Clearly, over the past three decades the mega brand companies and large ownership groups have dominated the hotel industry. And while that domination has been very rewarding for owners, investors and guests, it's the entrepreneur who is still the heart and soul of the lodging business. Sadly, there just aren't many of them left who have the resources, vision and bet-it-all guts to create bold new products or revive left-for-dead hotels.

That's why I get such a kick out of Jim Justice, the new owner of The Greenbrier and subject of a fascinating story by contributor Stephen Michaelides. While a newcomer to the hotel industry, Justice seems to have an innate sense of what makes a great (and profitable) lodging property: superb and up-to-date facilities; unmatched personal service; and, perhaps most of all, big heapings of showmanship. Since essentially stealing the then-bankrupt hotel out from under the nose of Marriott, Justice has been a non-stop buzz machine that's generated a ton of press coverage, consumer interest and new business for the once-fading but now-rebounding West Virginia classic resort.

At last month's inaugural Greenbrier Classic PGA golf tournament, Justice was all over the TV broadcasts of the event. And, wisely, the hotel shelled-out big bucks to be the lead sponsor of the telecast. As a result, viewers (mainly in the resort's upscale consumer sweet spot) saw repeated commercials showcasing the natural beauty and lush opulence of the property. For the hotel's grand reopening in June, Justice flew in a group of entertainment and sports celebrities for the celebration. Celebrities, even minor ones, draw press coverage, and this was no exception. The event was featured in a slew of regional and national publications with Justice and The Greenbrier in many of the photos.

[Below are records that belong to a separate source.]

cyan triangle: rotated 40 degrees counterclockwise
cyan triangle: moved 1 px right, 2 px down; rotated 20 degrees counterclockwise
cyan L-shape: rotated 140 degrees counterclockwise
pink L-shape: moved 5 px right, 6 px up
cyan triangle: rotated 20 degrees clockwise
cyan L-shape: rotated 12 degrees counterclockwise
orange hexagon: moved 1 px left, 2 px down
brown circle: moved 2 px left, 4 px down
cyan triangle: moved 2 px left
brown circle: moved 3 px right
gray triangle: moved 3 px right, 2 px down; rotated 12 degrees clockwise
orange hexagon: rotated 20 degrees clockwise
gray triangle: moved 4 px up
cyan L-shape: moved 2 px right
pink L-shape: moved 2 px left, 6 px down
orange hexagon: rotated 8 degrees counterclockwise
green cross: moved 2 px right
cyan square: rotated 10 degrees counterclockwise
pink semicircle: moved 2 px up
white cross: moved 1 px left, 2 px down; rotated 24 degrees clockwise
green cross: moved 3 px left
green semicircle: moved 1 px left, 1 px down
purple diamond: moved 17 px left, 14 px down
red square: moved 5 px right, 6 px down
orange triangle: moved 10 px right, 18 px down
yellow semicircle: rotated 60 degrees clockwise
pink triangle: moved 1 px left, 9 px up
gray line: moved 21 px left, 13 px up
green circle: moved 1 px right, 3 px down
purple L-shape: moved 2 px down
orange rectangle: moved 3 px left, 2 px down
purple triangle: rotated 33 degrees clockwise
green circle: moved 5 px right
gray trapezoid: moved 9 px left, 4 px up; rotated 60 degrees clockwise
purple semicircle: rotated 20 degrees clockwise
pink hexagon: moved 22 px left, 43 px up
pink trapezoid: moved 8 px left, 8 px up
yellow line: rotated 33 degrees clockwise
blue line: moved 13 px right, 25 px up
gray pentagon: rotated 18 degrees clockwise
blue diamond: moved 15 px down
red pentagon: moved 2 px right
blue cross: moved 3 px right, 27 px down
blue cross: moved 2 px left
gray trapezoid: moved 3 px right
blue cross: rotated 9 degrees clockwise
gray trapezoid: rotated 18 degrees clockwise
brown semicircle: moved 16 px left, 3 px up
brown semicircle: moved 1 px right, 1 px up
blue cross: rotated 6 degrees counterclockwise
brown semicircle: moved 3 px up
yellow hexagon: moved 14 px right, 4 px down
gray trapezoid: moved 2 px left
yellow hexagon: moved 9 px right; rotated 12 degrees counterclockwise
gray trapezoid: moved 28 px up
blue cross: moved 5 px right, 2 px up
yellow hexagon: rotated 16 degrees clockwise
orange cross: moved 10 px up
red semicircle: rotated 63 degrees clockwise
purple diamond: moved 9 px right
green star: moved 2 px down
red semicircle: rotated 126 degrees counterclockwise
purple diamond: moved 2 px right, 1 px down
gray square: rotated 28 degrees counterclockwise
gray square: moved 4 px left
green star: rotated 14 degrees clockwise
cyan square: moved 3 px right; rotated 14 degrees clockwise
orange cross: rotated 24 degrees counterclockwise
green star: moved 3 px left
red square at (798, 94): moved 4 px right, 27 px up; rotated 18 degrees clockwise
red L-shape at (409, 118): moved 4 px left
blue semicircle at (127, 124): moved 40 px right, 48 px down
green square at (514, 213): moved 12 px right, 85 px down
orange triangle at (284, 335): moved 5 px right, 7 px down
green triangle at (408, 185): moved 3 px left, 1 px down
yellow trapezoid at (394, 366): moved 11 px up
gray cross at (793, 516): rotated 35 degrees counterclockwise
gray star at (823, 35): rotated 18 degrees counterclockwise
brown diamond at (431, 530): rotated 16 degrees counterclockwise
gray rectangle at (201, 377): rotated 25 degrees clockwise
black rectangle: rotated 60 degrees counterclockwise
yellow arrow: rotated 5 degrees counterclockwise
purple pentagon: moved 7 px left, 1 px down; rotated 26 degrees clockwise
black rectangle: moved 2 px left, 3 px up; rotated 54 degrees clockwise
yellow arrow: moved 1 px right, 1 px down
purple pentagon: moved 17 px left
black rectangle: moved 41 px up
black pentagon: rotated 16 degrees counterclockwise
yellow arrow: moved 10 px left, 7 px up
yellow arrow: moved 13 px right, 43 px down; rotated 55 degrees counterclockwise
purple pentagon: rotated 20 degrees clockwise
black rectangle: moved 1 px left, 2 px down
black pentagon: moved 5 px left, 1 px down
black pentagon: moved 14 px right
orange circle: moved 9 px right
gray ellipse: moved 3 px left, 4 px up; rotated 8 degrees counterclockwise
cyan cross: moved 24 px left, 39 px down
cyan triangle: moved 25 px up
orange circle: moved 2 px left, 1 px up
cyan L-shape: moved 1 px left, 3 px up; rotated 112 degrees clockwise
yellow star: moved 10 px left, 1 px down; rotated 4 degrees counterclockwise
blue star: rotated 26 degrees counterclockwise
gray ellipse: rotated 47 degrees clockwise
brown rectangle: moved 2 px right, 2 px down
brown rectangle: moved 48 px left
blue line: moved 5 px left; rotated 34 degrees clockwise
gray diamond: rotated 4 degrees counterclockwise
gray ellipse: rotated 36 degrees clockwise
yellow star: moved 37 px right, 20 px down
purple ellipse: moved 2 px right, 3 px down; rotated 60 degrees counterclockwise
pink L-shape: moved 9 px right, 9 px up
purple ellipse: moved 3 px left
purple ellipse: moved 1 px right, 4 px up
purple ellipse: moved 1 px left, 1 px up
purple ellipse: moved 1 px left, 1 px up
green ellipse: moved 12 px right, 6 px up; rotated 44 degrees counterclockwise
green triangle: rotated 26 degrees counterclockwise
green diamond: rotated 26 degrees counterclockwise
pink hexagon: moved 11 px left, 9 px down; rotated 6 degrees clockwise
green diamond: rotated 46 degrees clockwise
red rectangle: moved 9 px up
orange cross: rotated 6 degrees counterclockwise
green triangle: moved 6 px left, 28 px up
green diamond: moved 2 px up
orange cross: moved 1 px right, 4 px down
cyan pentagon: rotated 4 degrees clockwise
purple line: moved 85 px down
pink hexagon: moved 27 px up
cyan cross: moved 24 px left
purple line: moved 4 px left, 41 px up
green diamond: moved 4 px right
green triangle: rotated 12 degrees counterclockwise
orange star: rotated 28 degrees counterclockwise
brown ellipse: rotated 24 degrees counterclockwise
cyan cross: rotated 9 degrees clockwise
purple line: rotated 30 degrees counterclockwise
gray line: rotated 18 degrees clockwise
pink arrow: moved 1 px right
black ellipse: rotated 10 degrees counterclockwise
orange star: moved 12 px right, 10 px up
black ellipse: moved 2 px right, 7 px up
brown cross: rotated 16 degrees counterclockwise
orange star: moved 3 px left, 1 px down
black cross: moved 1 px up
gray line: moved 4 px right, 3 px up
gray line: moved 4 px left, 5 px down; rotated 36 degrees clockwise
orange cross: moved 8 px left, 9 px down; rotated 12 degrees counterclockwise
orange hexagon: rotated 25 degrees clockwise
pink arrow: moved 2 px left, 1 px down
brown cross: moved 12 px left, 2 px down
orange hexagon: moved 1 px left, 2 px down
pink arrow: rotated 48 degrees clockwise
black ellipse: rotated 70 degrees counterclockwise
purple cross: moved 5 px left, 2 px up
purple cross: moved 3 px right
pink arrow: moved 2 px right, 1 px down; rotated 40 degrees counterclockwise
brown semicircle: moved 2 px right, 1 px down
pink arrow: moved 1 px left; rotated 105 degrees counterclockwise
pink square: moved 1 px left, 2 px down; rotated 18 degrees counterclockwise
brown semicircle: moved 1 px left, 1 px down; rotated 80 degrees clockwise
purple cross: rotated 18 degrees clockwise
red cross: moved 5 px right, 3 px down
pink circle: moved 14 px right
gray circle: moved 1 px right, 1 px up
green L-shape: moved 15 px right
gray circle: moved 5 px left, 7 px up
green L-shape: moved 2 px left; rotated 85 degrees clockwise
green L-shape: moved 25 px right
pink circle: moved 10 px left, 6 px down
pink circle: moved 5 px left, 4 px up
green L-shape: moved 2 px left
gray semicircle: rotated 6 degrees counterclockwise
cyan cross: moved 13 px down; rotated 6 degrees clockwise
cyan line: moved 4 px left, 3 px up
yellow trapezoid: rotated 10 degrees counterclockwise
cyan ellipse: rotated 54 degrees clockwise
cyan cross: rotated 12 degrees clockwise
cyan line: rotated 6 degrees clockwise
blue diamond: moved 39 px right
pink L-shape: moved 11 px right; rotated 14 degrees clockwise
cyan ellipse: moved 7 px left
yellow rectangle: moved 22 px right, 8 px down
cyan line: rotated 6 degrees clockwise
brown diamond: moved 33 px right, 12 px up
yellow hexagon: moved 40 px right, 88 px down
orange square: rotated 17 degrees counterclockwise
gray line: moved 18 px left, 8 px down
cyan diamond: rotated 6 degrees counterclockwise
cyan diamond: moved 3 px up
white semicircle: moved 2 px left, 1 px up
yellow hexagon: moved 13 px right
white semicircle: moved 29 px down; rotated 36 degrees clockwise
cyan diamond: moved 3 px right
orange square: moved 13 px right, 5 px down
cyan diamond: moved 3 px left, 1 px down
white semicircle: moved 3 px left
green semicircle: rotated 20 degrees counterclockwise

But Justice is far from empty hype. Like a true entrepreneur, he has put his considerable self-made fortune to work restoring, improving and adding to The Greenbrier. He paid a mere $20 million to buy the 721-room hotel and its 6,500 acres of grounds. Since then, he's spent or is in the process of spending more than $100 million to repair the neglected property and to add a casino, more restaurants, retail outlets and other facilities. That's the kind of investment that would be nearly impossible for a large, public company to even consider, especially in this risky hotel environment.

Maybe you don't have $100 million-plus to buy and restore a classic hotel. But even if you own and operate a roadside or small-town limited-service property, you can learn from Justice and hotel entrepreneurs before him (think Kemmons Wilson, Jack DeBoer and John Q. Hammons). It doesn't take much investment to create buzz about your hotel, as humble as it may be. You can sponsor local groups, teams and causes. And every community, no matter how small, has local celebrities, so find ways to get them to your hotel and make sure the press knows about it. What it does take is a lot of enthusiasm, creativity and unfettered passion. You know what to do. The rewards will be worth the extra effort.